National security adviser John Bolton is in the Middle East this week attempting to sell President Trump's Syria withdrawal policy, which Bolton opposed only several weeks ago. And it appears that he still opposes it, based on reports that he told Israeli and Turkish officials that the U.S. won't be leaving Syria until the Islamic State is defeated.
Why it matters: It would be tough enough for Bolton to convince Israel to support Trump's proposal to leave Iran to“do what they want” in Syria; the Kurds that they are safe, despite public concern that the Turks will slaughter them; and Jordan and Iraq that ISIS is defeated, as the president claims, despite theirbattling ISIS nearly every day. The discrepancies are amounting to incoherent policy.
Avi Gabay, the leader of the Israeli Labor Party, went on a secret visit to Abu Dhabi in early December and met with senior UAE officials, Israeli officials tell me.
Why it matters: This is a rare visit by a senior Israeli politician to the UAE, which has no formal diplomatic relations with Israel. Gabbay, who is struggling in the polls ahead of April's elections, has been criticized for his lack of experience in foreign policy. A visit to the UAE — an influential Gulf state — is a way to boost his foreign policy credentials.
Israeli Prime Minister Benjamin Netanyahu asked the Trump administration to recognize Israeli sovereignty in the occupied Golan Heights, which the international community regards as Syrian territory that has been under Israel's control since 1967's Six-Day War, after the U.S. military's pullout from Syria, an Israeli official tells me.

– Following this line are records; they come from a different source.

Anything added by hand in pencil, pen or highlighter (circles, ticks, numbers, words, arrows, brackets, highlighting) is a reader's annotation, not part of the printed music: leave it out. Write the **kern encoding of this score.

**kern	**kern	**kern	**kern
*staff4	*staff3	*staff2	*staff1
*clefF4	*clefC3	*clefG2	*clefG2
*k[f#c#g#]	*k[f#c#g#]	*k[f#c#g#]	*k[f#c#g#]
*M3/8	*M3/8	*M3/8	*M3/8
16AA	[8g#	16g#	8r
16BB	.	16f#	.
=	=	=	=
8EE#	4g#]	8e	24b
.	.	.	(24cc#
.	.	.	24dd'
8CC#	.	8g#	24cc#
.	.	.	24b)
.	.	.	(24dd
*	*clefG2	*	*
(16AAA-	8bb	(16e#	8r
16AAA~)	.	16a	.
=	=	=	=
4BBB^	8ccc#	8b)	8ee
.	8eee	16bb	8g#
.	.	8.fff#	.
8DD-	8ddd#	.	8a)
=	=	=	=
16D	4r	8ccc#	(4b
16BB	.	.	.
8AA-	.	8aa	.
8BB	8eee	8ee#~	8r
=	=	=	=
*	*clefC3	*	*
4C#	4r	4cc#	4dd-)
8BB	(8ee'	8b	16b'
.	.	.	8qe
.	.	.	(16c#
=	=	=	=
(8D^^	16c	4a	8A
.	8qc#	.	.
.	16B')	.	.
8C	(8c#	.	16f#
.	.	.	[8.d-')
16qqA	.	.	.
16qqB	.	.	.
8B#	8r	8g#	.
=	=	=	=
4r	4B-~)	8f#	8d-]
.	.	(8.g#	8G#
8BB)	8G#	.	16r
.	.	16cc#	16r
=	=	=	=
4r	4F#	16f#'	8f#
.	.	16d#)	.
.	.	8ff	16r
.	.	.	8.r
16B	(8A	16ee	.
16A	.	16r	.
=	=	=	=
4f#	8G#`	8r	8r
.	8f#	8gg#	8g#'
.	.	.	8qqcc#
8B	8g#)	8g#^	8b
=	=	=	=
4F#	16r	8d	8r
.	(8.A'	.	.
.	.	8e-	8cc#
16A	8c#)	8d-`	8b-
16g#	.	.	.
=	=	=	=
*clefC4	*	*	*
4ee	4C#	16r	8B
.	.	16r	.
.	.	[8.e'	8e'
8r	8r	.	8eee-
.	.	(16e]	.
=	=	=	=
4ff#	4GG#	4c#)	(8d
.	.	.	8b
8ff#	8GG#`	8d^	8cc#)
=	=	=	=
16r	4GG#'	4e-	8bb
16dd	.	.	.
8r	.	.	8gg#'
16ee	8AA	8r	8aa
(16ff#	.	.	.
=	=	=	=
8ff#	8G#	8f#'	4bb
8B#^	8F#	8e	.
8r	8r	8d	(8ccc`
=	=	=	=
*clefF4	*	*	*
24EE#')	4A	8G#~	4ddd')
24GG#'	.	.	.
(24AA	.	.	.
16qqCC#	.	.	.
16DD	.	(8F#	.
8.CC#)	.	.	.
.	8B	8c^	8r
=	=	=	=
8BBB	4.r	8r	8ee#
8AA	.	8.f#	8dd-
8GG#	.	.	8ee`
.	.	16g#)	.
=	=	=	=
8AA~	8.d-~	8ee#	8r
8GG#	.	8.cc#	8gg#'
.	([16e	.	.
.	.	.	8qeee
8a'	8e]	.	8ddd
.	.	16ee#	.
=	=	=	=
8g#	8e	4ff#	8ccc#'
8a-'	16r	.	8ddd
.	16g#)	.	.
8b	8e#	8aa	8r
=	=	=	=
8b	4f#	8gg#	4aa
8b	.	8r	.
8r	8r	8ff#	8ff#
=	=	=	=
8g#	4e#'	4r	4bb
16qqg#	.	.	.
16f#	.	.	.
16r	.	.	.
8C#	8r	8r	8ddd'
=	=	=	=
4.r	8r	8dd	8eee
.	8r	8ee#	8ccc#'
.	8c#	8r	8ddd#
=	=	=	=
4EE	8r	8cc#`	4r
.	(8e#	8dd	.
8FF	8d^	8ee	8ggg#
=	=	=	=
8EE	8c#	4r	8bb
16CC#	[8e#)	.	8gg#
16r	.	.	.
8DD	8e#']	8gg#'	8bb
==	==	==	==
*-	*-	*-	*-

The backdrop: Netanyahu already raised the issue several months ago in a meeting with President Trump and with other senior U.S. officials. At the time, the Trump administration was cool on the idea and didn't signal to Israel that it was seriously considering such a move as it was concerned by a possible harsh reaction from Russia, the main international player in Syria and a staunch ally of the Assad regime, which claims Israel must withdraw from the Golan Heights.

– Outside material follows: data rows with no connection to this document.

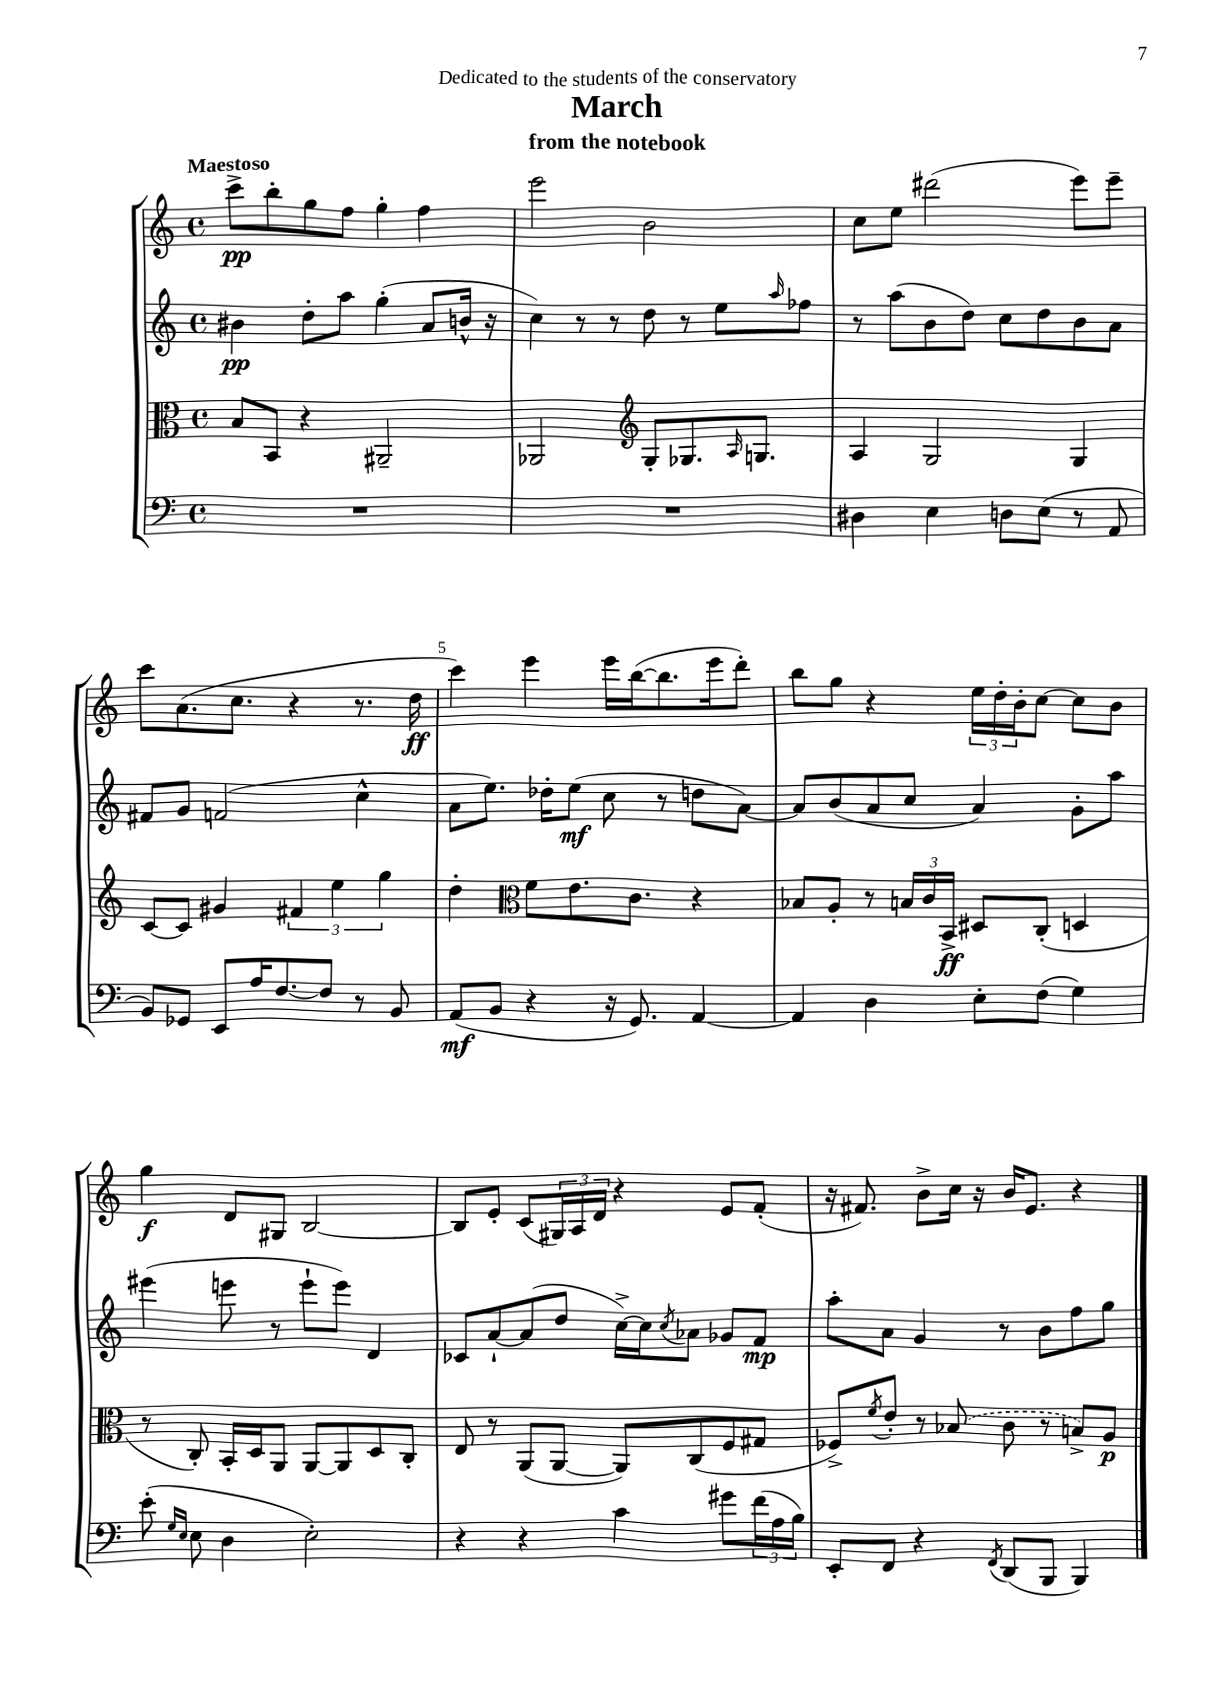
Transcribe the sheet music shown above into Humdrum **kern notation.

**kern	**kern	**kern	**kern
*staff4	*staff3	*staff2	*staff1
*clefF4	*clefC3	*clefG2	*clefG2
*k[]	*k[]	*k[]	*k[]
*M4/4	*M4/4	*M4/4	*M4/4
*met(c)	*met(c)	*met(c)	*met(c)
1r	8B/L	4b#\	8ccc^\L
.	8BB/J	.	8bb'\
.	4r	8dd'\L	8gg\
.	.	8aa\J	8ff\J
.	2AA#~/	(4gg'\	4gg'\
.	.	8a/L	4ff\
.	.	16b^^/Jk	.
.	.	16r	.
=	=	=	=
1r	2AA-/	4cc\)	2eee\
.	.	8r	.
.	.	8r	.
*	*clefG2	*	*
.	8G'/L	8dd\	2b\
.	8.G-/	8r	.
.	.	8ee\L	.
.	16qqA/	.	.
.	8.G/J	.	.
.	.	16qqaa/	.
.	.	8ff-\J	.
=	=	=	=
4D#\	4A/	8r	8cc\L
.	.	(8aa\L	8ee\J
4E\	2G/	8b\	(2ddd#\
.	.	8dd\J)	.
8D\L	.	8cc\L	.
(8E\J	.	8dd\	.
8r	4G/	8b\	8eee\L)
8AA/	.	8a\J	8eee~\J
=	=	=	=
8BB/L)	[8c/L	8f#/L	8ccc\L
8GG-/J	8c/]J	8g/J	(8.a\
8EE/L	4g#/	(2f/	.
.	.	.	8.cc\J
16A/K	.	.	.
[8.F/	.	.	.
.	6f#/	.	4r
8F/]J	.	.	.
.	6ee\	.	.
8r	.	4cc^^\	8.r
.	6gg\	.	.
8BB/	.	.	.
.	.	.	16dd\
=	=	=	=
(8AA/L	4dd'\	8a\L	4ccc\)
8BB/J	.	8.ee\J)	.
*	*clefC3	*	*
4r	8f\L	.	4eee\
.	.	16dd-'\LK	.
.	8.e\	(8ee\J	.
16r	.	8cc\	16eee\LL
8.GG/)	8.c\J	.	([16bb\J
.	.	8r	8.bb\]
[4AA/	4r	8dd\L	.
.	.	.	16eee\k
.	.	[8a\J)	8ddd'\J)
=	=	=	=
4AA/]	8B-/L	8a/]L	8bb\L
.	8A'/J	(8b/	8gg\J
4D\	8r	8a/	4r
.	24B/LL	8cc/J	.
.	24c/	.	.
.	24BB^/JJ	.	.
8E'\L	8D#/L	4a/)	24ee\LL
.	.	.	24dd'\
.	.	.	24b'\J
(8F\J	(8C'/J	.	[8cc\J
4G\)	4D/	8g'\L	8cc\]L
.	.	8aa\J	8b\J
=	=	=	=
(8e'\	8r	(4eee#\	4gg\
16qqG/LL	.	.	.
16qqE/JJ	.	.	.
8E\	8C'/)	.	.
4D\	16BB'/LL	8eee\	8d/L
.	16D/J	.	.
.	8AA/J	8r	8G#/J
2E'\)	[8AA/L	8eee`\L	[2B/
.	8AA/]	8eee\J)	.
.	8D/	4d/	.
.	8C'/J	.	.
=	=	=	=
4r	8E/	8c-/L	8B/]L
.	8r	[8a`/	8e'/J
4r	(8AA/L	(8a/]	(8c/L
.	[8AA/J	8dd/J	24G#/L)
.	.	.	24A/
.	.	.	24d/JJ
4c\	8AA/]L)	[16cc^\LL)	4r
.	.	16cc\]J	.
.	.	8qcc/	.
.	(8C/	8a-\J	.
8g#\L	8F/	8g-/L	8e/L
(24f\L	8G#/J	8f/J	(8f'/J
24A\	.	.	.
24B\JJ)	.	.	.
=	=	=	=
8EE'/L	8F-^/L)	8aa'\L	16r
.	.	.	8.f#/)
.	8qf/	.	.
8FF/J	8e'/J	8a\J	.
4r	8r	4g/	8b^\L
.	(8B-/	.	16cc\Jk
.	.	.	16r
8qFF/	.	.	.
(8DD/L	8c\	8r	16b/LK
.	.	.	8.e/J
8BBB/J	8r	8b\L	.
4BBB/)	8B^/L)	8ff\	4r
.	8A/J	8gg\J	.
==	==	==	==
*-	*-	*-	*-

U.S. Ambassador to Israel David Friedman said that the Trump administration's long-awaited Middle East peace plan would be delayed "for several months" on Sunday, per the Jerusalem Post.
Background: Friedman's comments confirm Israeli Prime Minister Benjamin Netanyahu's statement last week that the U.S. had decided to delay the peace plan's release until after Israel's early elections on April 9. The Trump administration has long been coy on when the plan — which President Trump previously said he wanted published by February — will finally be released publicly with Friedman stating in November that it would come at the "appropriate time."